Joshua Macy, a man of many blogs ( Foolippic, Books Do Furnish a Room, BlogRiPpinG, BlogLatin, etc.), has recently started a new one, Logomacy, for "a lot of stuff relating to words and language".
In his 11th post, he fesses up:
I’m a prescriptivist. I admit it. I’m even a prescriptivist of a type that’s catalogued in Language Log: A Field Guide to Prescriptivists, namely a Fashion Prescriptivist.
Fashion—how an admired group talks. Deviation is alienation.
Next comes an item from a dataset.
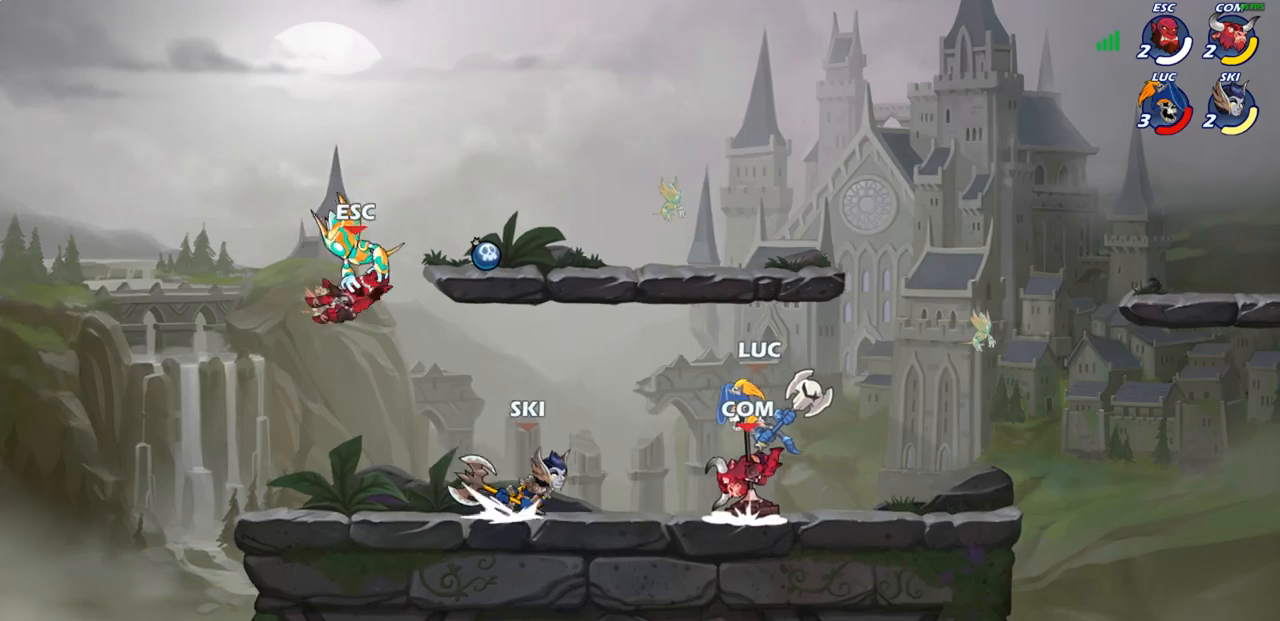
{"buttons": [], "left_stick": "center", "right_stick": "center", "events": [[33, "R2", "up"], [133, "left_stick", "right"], [200, "left_stick", "center"], [217, "SQUARE", "down"], [267, "SQUARE", "up"]]}
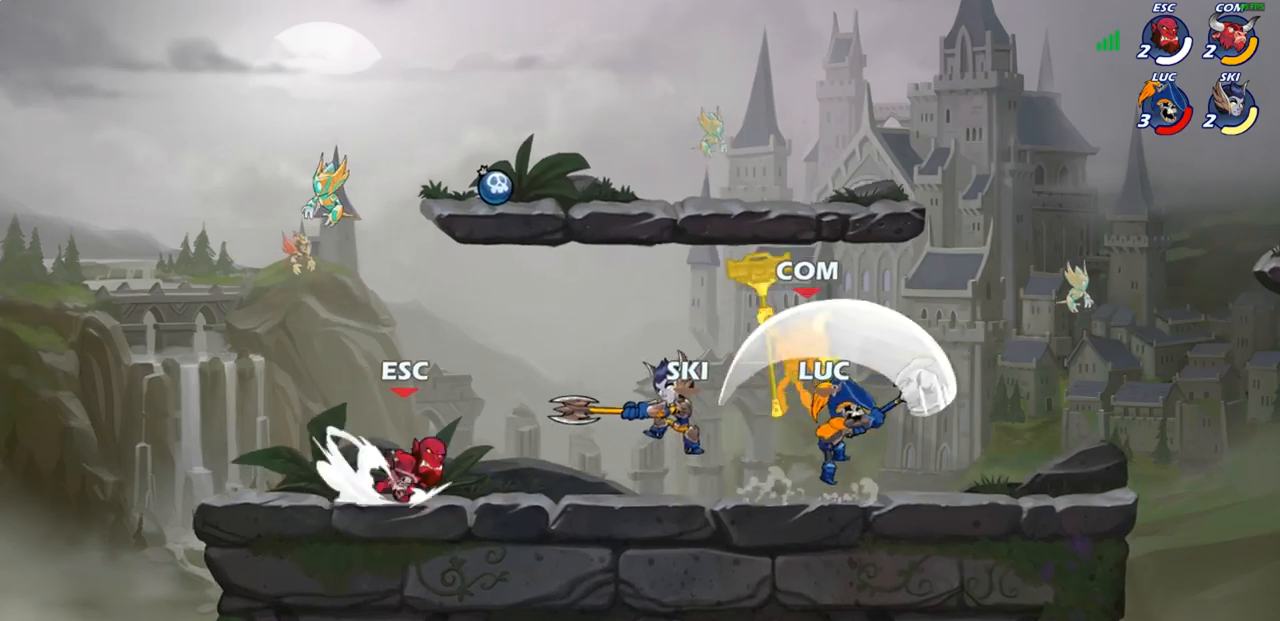
{"buttons": ["CROSS"], "left_stick": "right", "right_stick": "center", "events": [[350, "left_stick", "right"], [467, "CROSS", "down"]]}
In my particular case the admired group is quite specific: Jane Austen. I recognize the point that descriptivist linguistics makes, that linguistic fashions are arbitrary and that there is nothing intrinsic in Standard English, or any other form, that makes it superior. But if the choice is arbitrary, then we might as well plump for the version of the language that lets us read Pride and Prejudice (and, as an added benefit, English literature since then). It would be a tragedy if there came a point where “It is a truth universally acknowledged, that a single man in possession of a good fortune, must be in want of a wife.” needed a gloss for the modern native English-speaking reader as the opening of Romeo and Juliet now does ...
He's right, you know. It would indeed be a tragedy, though at the moment, Jane Austen's social norms may need more of an explanation for young Americans than her linguistic ones do.